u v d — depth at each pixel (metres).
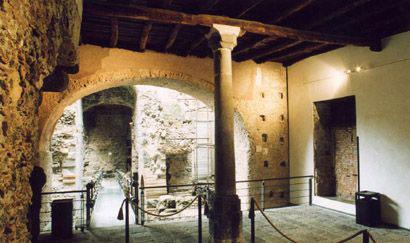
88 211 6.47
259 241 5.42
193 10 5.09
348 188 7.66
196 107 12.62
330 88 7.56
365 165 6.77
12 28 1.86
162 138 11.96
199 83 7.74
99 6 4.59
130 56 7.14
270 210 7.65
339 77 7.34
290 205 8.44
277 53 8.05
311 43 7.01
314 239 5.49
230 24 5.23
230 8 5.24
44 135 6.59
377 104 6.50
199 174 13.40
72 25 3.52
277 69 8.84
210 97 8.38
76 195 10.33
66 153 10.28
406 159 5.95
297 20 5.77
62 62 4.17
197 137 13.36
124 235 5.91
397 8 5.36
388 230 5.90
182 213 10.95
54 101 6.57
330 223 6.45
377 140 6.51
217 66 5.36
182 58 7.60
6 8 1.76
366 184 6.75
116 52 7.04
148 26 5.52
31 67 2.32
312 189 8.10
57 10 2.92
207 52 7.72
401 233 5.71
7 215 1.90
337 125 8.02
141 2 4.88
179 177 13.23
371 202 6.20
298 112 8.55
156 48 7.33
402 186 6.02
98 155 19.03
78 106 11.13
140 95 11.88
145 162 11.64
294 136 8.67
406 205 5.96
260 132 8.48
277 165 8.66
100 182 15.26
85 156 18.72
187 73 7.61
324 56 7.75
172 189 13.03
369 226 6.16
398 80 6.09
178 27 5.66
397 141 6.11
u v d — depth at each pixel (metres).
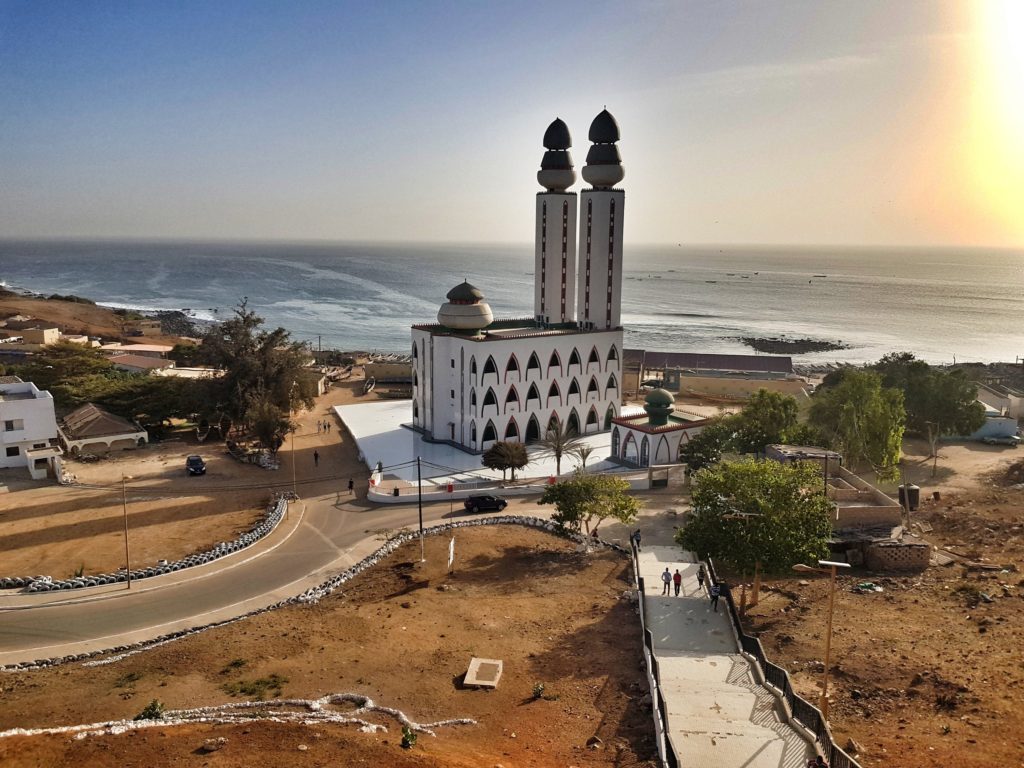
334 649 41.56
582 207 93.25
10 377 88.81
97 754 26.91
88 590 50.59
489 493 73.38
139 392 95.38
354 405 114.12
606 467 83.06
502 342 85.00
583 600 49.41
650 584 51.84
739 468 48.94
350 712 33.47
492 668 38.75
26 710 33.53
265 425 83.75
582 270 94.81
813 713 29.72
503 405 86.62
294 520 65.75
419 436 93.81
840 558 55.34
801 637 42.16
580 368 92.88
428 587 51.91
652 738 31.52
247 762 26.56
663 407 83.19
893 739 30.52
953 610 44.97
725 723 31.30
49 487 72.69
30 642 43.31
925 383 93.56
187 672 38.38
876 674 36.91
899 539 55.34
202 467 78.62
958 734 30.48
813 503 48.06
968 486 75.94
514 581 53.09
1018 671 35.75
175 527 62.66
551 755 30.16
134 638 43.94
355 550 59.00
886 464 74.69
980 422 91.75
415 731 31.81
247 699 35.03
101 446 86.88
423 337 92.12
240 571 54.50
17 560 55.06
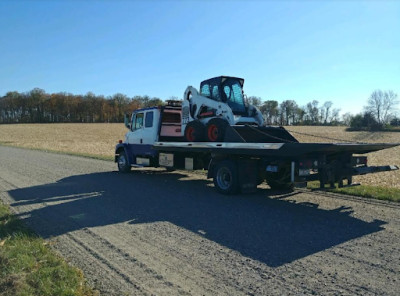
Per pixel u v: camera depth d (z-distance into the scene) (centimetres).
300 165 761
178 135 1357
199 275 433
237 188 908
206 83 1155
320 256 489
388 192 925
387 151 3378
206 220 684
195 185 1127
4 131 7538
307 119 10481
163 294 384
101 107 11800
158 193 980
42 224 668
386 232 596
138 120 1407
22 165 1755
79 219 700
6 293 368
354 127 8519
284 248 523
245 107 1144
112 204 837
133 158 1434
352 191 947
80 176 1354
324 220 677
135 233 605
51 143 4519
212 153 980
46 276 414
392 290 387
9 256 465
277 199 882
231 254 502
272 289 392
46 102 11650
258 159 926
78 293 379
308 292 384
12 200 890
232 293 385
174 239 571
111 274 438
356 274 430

□ □ □

*Requirement:*
The answer is the full listing above, repeated exactly, with its pictures removed.

*Result of this task:*
u v d — depth at each pixel (metres).
88 211 6.47
259 241 5.42
193 10 5.09
348 188 7.66
196 107 12.62
330 88 7.56
365 165 6.77
12 28 1.86
162 138 11.96
199 83 7.74
99 6 4.59
130 56 7.14
270 210 7.65
339 77 7.34
290 205 8.44
277 53 8.05
311 43 7.01
314 239 5.49
230 24 5.23
230 8 5.24
44 135 6.59
377 104 6.50
199 174 13.40
72 25 3.52
277 69 8.84
210 97 8.38
76 195 10.33
66 153 10.28
406 159 5.95
297 20 5.77
62 62 4.17
197 137 13.36
124 235 5.91
397 8 5.36
388 230 5.90
182 213 10.95
54 101 6.57
330 223 6.45
377 140 6.51
217 66 5.36
182 58 7.60
6 8 1.76
366 184 6.75
116 52 7.04
148 26 5.52
31 67 2.32
312 189 8.10
57 10 2.92
207 52 7.72
401 233 5.71
7 215 1.90
337 125 8.02
141 2 4.88
179 177 13.23
371 202 6.20
298 112 8.55
156 48 7.33
402 186 6.02
98 155 19.03
78 106 11.13
140 95 11.88
145 162 11.64
294 136 8.67
406 205 5.96
260 132 8.48
277 165 8.66
100 182 15.26
85 156 18.72
187 73 7.61
324 56 7.75
172 189 13.03
369 226 6.16
398 80 6.09
178 27 5.66
397 141 6.11
u v d — depth at each pixel (metres).
334 649 41.56
582 207 93.25
10 377 88.81
97 754 26.91
88 590 50.59
489 493 73.38
139 392 95.38
354 405 114.12
606 467 83.06
502 342 85.00
583 600 49.41
650 584 51.84
739 468 48.94
350 712 33.47
492 668 38.75
26 710 33.53
265 425 83.75
582 270 94.81
813 713 29.72
503 405 86.62
294 520 65.75
419 436 93.81
840 558 55.34
801 637 42.16
580 368 92.88
428 587 51.91
652 738 31.52
247 762 26.56
663 407 83.19
893 739 30.52
953 610 44.97
725 723 31.30
49 487 72.69
30 642 43.31
925 383 93.56
187 672 38.38
876 674 36.91
899 539 55.34
202 467 78.62
958 734 30.48
813 503 48.06
968 486 75.94
514 581 53.09
1018 671 35.75
175 527 62.66
551 755 30.16
134 638 43.94
355 550 59.00
886 464 74.69
980 422 91.75
415 731 31.81
247 699 35.03
101 446 86.88
423 337 92.12
240 571 54.50
17 560 55.06
Per pixel u v: camera depth d (z-distance into the scene) (centimetres).
300 165 761
178 135 1357
199 275 433
237 188 908
206 83 1155
320 256 489
388 192 925
387 151 3378
206 220 684
195 185 1127
4 131 7538
307 119 10481
163 294 384
101 107 11800
158 193 980
42 224 668
386 232 596
138 120 1407
22 165 1755
79 219 700
6 293 368
354 127 8519
284 248 523
245 107 1144
112 204 837
133 158 1434
352 191 947
80 176 1354
324 220 677
135 233 605
51 143 4519
212 153 980
46 276 414
392 290 387
9 256 465
277 199 882
231 254 502
272 289 392
46 102 11650
258 159 926
78 293 379
308 292 384
12 200 890
232 293 385
174 239 571
111 274 438
356 274 430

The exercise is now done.